1. Doña Isabel de Pechuán
UN VIENTO árido se abate sobre la Castilla y el Aragón del Renacimiento que se está dotando de identidad propia y los vientos de la intolerancia harán que se divida entre mente y corazón, quedando así hasta que una brisa sople desde el este, barriéndola de una vez para siempre.
En la torre del espolón del castillo de La Concepción los ojos tristes de una doncella miran al mar que se traga a su joven enamorado, dejándola tan sola… tan sola…
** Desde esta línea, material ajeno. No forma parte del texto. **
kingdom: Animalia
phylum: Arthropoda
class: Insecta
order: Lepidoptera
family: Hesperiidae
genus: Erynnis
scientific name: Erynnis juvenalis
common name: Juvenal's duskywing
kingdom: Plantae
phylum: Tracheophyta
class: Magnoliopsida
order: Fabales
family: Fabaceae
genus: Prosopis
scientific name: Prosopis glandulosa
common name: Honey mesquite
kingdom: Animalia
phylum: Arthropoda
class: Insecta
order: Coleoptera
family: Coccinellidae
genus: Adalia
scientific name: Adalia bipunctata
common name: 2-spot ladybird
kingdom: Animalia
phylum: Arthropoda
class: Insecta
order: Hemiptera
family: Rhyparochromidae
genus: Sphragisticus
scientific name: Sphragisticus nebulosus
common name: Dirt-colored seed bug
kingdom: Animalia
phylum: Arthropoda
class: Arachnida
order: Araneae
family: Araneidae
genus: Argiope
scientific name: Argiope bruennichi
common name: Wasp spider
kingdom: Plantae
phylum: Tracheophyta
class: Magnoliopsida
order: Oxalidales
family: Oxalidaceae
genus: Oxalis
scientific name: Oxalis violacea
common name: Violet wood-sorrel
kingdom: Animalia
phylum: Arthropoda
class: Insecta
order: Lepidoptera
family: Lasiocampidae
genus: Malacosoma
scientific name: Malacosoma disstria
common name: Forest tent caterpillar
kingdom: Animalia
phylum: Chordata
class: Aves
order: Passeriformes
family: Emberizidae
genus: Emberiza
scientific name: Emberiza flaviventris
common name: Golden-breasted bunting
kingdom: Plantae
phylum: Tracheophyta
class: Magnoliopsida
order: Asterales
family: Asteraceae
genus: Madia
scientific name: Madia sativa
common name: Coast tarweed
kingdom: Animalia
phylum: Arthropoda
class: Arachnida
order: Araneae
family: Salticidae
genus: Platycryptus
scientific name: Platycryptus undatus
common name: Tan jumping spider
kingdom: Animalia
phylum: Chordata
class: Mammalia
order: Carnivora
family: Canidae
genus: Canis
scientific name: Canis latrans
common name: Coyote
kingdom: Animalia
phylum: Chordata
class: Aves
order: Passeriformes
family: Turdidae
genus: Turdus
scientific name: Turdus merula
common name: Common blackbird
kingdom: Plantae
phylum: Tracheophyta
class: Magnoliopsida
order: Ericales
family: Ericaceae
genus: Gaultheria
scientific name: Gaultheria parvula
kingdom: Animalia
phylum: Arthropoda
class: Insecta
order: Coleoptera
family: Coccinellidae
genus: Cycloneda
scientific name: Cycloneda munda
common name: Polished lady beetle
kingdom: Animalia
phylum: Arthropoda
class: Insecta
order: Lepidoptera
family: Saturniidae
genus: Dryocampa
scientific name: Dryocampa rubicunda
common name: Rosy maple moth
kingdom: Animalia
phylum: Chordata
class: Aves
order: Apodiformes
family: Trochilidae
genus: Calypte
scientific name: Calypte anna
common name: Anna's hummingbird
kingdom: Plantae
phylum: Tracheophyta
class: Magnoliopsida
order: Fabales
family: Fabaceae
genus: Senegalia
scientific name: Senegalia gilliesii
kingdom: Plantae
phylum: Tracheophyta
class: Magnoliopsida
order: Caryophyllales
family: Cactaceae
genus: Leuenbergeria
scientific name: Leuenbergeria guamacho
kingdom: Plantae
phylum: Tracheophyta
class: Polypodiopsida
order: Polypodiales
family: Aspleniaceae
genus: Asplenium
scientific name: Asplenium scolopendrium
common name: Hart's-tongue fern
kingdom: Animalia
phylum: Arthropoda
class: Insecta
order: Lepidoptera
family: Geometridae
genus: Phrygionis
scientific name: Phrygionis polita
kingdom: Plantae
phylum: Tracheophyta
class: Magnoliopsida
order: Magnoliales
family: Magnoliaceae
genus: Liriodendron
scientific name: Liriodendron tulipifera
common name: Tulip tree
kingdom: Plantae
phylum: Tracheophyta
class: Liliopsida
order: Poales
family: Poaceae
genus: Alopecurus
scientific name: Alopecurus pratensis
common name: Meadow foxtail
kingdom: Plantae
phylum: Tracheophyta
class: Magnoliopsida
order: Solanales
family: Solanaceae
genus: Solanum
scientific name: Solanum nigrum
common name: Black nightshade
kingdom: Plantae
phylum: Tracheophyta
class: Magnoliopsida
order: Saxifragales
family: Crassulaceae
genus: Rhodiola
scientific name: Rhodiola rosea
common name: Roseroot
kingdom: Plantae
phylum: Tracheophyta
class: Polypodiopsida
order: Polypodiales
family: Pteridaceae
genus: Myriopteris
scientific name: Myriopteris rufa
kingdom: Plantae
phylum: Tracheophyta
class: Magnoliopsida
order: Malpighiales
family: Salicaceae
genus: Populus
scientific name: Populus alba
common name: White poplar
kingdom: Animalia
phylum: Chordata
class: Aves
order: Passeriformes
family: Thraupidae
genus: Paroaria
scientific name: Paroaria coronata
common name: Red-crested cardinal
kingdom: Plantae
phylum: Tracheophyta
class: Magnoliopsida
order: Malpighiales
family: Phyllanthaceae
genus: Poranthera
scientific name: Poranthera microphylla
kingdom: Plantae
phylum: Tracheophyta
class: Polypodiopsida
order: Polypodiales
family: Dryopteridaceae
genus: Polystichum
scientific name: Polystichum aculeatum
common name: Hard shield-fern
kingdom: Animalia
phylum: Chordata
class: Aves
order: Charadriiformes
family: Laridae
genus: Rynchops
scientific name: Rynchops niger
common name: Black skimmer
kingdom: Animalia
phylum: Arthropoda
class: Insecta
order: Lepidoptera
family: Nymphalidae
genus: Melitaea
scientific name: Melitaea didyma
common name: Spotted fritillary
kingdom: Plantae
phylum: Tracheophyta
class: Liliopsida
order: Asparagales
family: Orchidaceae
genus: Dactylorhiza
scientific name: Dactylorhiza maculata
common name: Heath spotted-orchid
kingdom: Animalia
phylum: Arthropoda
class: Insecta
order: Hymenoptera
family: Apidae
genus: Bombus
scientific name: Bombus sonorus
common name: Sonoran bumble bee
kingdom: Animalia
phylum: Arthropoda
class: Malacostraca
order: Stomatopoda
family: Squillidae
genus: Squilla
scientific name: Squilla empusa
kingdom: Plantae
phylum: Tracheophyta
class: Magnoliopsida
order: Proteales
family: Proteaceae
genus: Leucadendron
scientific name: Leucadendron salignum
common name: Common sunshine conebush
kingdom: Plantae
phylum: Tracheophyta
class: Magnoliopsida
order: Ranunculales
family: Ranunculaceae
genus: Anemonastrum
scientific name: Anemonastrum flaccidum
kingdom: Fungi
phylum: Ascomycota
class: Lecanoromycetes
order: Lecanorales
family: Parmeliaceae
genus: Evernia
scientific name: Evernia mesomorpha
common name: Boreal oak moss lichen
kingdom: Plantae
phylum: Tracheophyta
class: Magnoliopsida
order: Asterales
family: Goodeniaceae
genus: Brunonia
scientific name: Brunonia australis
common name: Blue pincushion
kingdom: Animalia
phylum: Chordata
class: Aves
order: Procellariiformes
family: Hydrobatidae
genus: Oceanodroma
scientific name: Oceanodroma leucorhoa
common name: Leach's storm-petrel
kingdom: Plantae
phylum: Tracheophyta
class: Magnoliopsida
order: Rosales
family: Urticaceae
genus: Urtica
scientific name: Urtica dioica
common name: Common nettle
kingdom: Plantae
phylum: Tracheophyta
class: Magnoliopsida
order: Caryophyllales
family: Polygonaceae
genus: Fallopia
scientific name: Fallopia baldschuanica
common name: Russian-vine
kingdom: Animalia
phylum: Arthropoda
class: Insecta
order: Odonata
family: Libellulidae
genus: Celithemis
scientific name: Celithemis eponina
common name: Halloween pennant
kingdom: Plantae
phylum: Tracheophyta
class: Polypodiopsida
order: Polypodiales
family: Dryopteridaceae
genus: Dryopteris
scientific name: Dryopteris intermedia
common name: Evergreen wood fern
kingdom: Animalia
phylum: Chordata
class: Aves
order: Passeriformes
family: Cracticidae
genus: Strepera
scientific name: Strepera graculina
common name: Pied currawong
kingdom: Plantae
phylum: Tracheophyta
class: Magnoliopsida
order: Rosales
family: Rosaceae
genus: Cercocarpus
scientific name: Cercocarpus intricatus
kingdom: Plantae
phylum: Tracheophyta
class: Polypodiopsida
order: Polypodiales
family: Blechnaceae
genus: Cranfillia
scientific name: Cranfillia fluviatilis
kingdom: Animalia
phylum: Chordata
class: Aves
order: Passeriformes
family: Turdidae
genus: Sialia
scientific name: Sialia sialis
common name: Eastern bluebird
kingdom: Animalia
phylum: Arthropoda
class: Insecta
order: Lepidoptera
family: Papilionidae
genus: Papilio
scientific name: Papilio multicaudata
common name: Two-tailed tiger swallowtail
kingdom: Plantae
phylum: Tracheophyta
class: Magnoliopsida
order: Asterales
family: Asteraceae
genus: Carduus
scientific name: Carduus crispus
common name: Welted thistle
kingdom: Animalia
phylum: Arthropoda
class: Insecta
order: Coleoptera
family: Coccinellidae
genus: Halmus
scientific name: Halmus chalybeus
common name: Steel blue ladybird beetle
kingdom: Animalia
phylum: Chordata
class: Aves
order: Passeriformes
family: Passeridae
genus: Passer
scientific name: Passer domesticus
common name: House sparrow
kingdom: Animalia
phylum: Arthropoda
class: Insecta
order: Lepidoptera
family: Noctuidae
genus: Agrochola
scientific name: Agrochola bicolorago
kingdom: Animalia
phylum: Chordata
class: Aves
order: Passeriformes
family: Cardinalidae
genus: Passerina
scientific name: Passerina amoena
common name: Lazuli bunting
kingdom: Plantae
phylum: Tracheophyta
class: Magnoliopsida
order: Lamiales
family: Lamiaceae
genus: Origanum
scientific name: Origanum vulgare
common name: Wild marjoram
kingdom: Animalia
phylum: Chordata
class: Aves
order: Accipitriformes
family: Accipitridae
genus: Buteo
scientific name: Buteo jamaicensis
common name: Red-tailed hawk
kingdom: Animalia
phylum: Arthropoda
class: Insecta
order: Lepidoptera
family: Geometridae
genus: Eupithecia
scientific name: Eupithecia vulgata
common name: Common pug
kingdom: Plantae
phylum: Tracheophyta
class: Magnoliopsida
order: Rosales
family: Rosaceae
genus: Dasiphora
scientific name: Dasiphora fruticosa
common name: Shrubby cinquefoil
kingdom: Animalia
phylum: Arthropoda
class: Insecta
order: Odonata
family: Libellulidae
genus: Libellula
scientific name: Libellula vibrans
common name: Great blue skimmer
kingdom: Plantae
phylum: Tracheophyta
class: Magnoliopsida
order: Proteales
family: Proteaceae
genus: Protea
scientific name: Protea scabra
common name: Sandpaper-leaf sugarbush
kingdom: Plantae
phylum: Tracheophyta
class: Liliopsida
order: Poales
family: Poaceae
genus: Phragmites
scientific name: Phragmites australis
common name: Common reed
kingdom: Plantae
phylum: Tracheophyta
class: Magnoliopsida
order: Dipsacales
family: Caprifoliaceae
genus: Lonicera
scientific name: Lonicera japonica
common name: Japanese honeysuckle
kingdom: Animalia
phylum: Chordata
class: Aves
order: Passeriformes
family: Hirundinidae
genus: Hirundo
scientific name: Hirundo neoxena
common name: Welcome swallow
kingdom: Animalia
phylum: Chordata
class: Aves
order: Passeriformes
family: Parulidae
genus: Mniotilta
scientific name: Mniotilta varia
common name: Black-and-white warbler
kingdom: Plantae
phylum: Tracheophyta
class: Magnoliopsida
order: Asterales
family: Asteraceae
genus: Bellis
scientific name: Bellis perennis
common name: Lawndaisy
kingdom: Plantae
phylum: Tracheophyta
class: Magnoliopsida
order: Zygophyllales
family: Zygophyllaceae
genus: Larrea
Sus cabellos rubios flotan agitados por el viento cálido que se levanta por las tardes, arrastrando arena proveniente de los riscos que jalonan la fortaleza. Como la representación sorda de un sentimiento no comprendido, su corazón late de forma acelerada y su mente cavila como reunirse con él, aunque eso le cueste la cordura a su padre, don Rodrigo de Pechuán, noble descendiente del hidalgo que cabalgó a las órdenes del rey don Jaime I el Conquistador, arrogándose los méritos propios de un guerrero de élite. Alcanzó el título de conde por salvarle la vida al mismo monarca que iba a morir a traición a manos de un sucio infiel, de no ser por la oportuna intervención de don Álvaro de Pechuán, antepasado y tronco del apellido de rancio abolengo que hoy ostenta con orgullo don Rodrigo.
No, no dudará doña Isabel de Pechuán en acudir con su joven doncel allá donde fuera menester, que su alma está con él y su brazo, aunque débil, por él dará cuanto sea necesario. Sangre de guerrero fluye por sus venas y hora es de demostrarlo, sacando de donde carece aquello que no posee. Lágrimas deja correr, que es hembra y no varón, amargura que ha de guardarse si es que su deseo concibe la señora de Pechuán. Allá marcha, que él es de judía la raza y lo echan de su lado por haber matado al Señor el día de su crucifixión. Una vela se pierde en el horizonte y doña Isabel se irá tras su amado.
Una voz grave resuena entre las áridas rocas que a ella se le antojan barrotes que el averno le impone.
—Hija… mira que mi alma muere si os ve llorar, y palidece el cielo si de veras no sonreís. Decidme que habéis olvidado al que fuera dueño de vuestro dolor y que me robó el tesoro que más yo guardo —le dice don Rodrigo, con voz que tierna parece, posando su tosca mano en el blanco hombro de su hija.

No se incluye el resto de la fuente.